> Text provided:
* * *

Haneke breaks off the dialectic of Debord’s film. There is no moment of negation, at least not in any revolutionary form. This is a film of the stalled dialectic, decapitated from any revolutionary memory or hope – a film of 1989. What is retained is only the insult to the audience, not in the form of the insolence of Debord’s commentary but in the test with which we are faced with in trying to watch and make sense of the film. The repetitions of each year force us to an attention at the displacements that take place, the only variation coming in terms of the emergence of various explained and unexplained affects of anguish – Eva’s feigned blindness, the almost psychotic grief of Ana’s brother. The narrative ‘arc’ is here something like that of the Lacanian drive: an idiotic circling around the (absent) ‘Thing’, in which jouissance gains its true sense of pleasure in suffering. Our only ‘advance’ is not towards any re-starting of the dialectic of the negative but the negative of pure (self-) destruction. In this we face the most eerie moment in the film in which Georg reveals to his parents that, despite the seemingly ‘normal’ life with its daily trials we have witnessed, he and his family have lived an existence of utter horror. The negation here is inherent, but finally, and literally, fatal. This is the prelude not to any memory of revolution, but only the erasure of the traces of all the elements of bourgeois life, from money to clothing, fish tanks to the stereo.



The final lengthy sequence of the family’s destruction of their own ‘world’, and finally themselves, itself transforms the harrowing into the boring, and vice versa. As Haneke has commented:

They carry out the destruction with the same constricted narrowness with which they lived their lives, with the same meticulousness as life was lived, so I see this as the opposite of the vision of total destruction in Zabriskie Point. The sequence is portrayed as work. I have tried to portray it as something unbearable. As the wife says, “my hands really hurt from all that arbeit,” so all this hard work of destruction merely precedes the self-destruction.

* * *

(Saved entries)
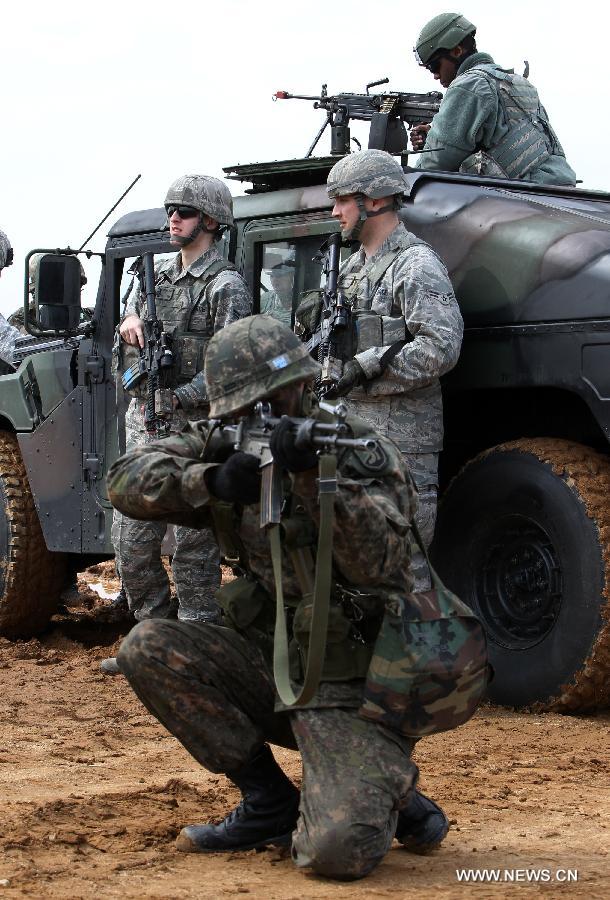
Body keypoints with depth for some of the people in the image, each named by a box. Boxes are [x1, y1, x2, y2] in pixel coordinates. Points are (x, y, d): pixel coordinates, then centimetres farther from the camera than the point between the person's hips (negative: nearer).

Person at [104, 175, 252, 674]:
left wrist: (177, 397, -21)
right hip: (144, 426, 8)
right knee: (132, 539, 9)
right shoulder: (154, 277, 16)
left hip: (194, 428, -7)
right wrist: (130, 326, -5)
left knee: (191, 545, -4)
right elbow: (125, 357, 17)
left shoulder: (226, 286, -6)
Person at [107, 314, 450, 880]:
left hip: (349, 681, -6)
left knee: (339, 851, -25)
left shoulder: (364, 452, -10)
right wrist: (210, 481, -25)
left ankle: (389, 794, 14)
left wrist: (314, 476, -36)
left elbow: (375, 561, -25)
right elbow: (125, 481, -8)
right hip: (270, 662, 6)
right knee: (148, 649, -15)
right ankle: (268, 801, -1)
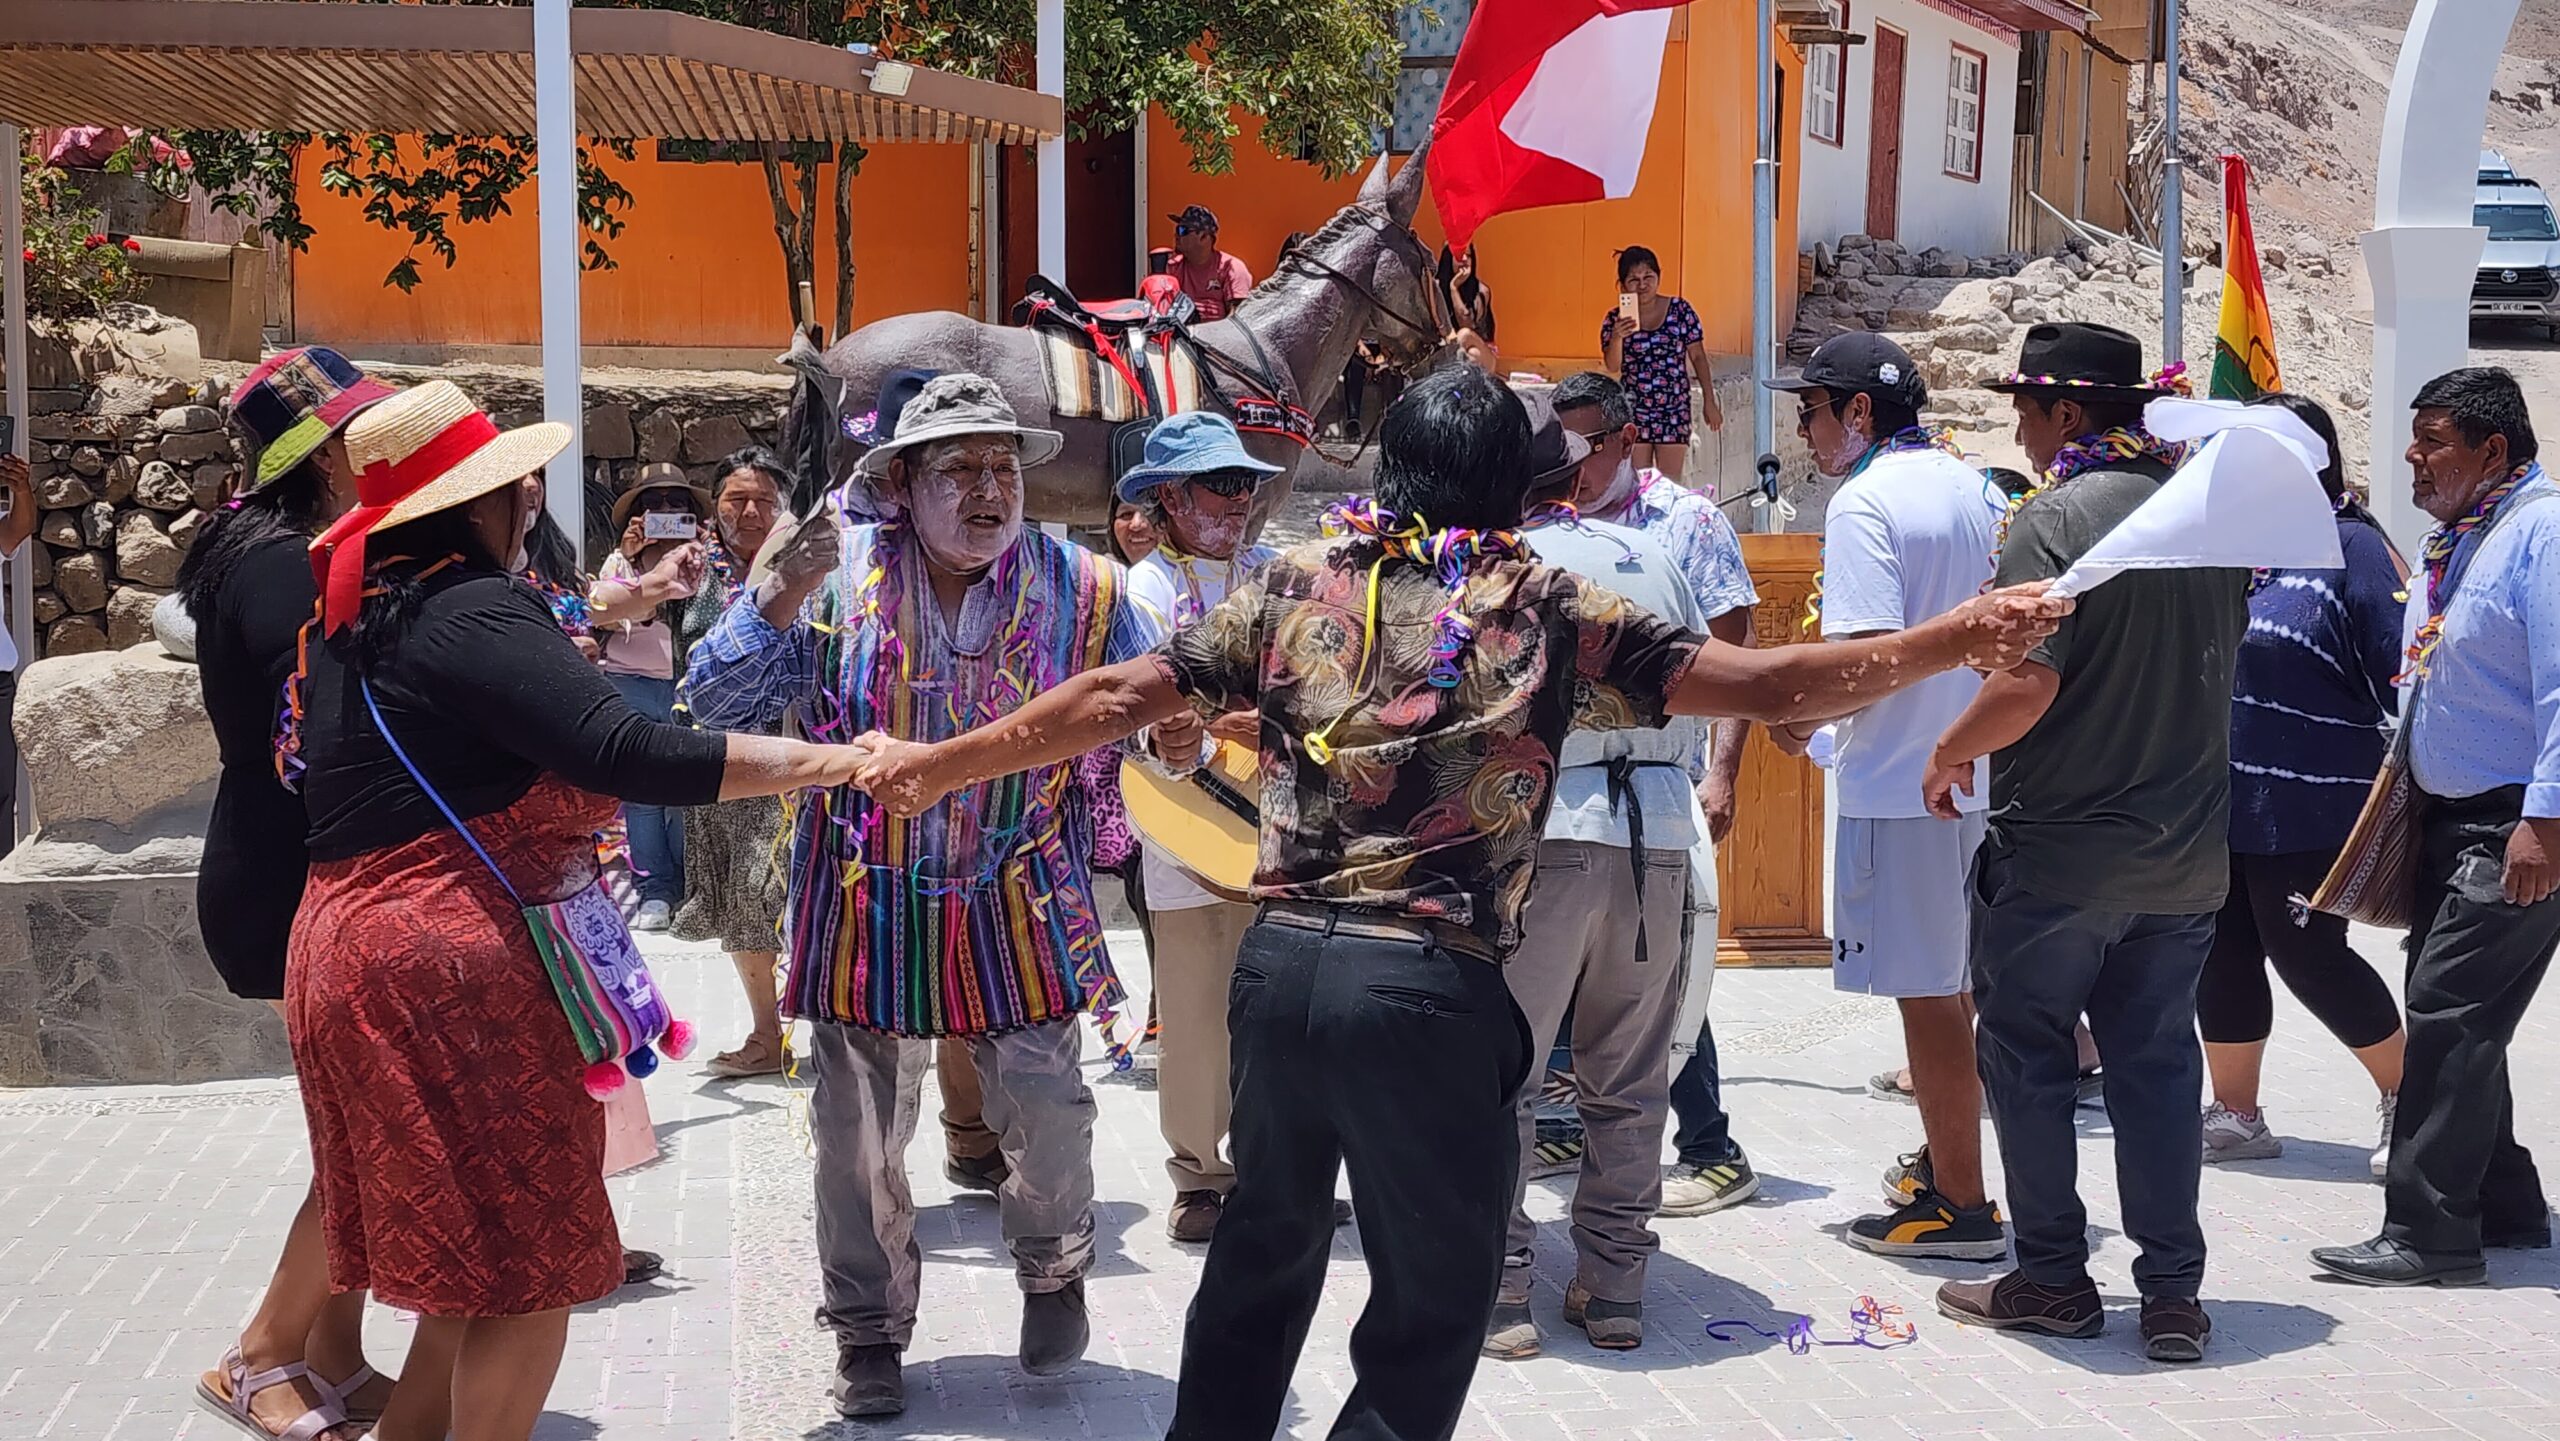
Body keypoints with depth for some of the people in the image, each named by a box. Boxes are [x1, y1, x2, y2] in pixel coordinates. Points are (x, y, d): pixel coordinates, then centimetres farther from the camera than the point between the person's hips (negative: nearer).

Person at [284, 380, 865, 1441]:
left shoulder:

* * *

> Work instruction 1: Set down the part of the passage on Haneke that begins at the words "The final lengthy" and ends after the words "precedes the self-destruction.".
> Work instruction 2: In the passage on Haneke, how does Haneke say he tried to portray the destruction sequence?

> Answer box 1:
The final lengthy sequence of the family’s destruction of their own ‘world’, and finally themselves, itself transforms the harrowing into the boring, and vice versa. As Haneke has commented:

They carry out the destruction with the same constricted narrowness with which they lived their lives, with the same meticulousness as life was lived, so I see this as the opposite of the vision of total destruction in Zabriskie Point. The sequence is portrayed as work. I have tried to portray it as something unbearable. As the wife says, “my hands really hurt from all that arbeit,” so all this hard work of destruction merely precedes the self-destruction.

> Answer box 2: He says he tried to portray it as something unbearable.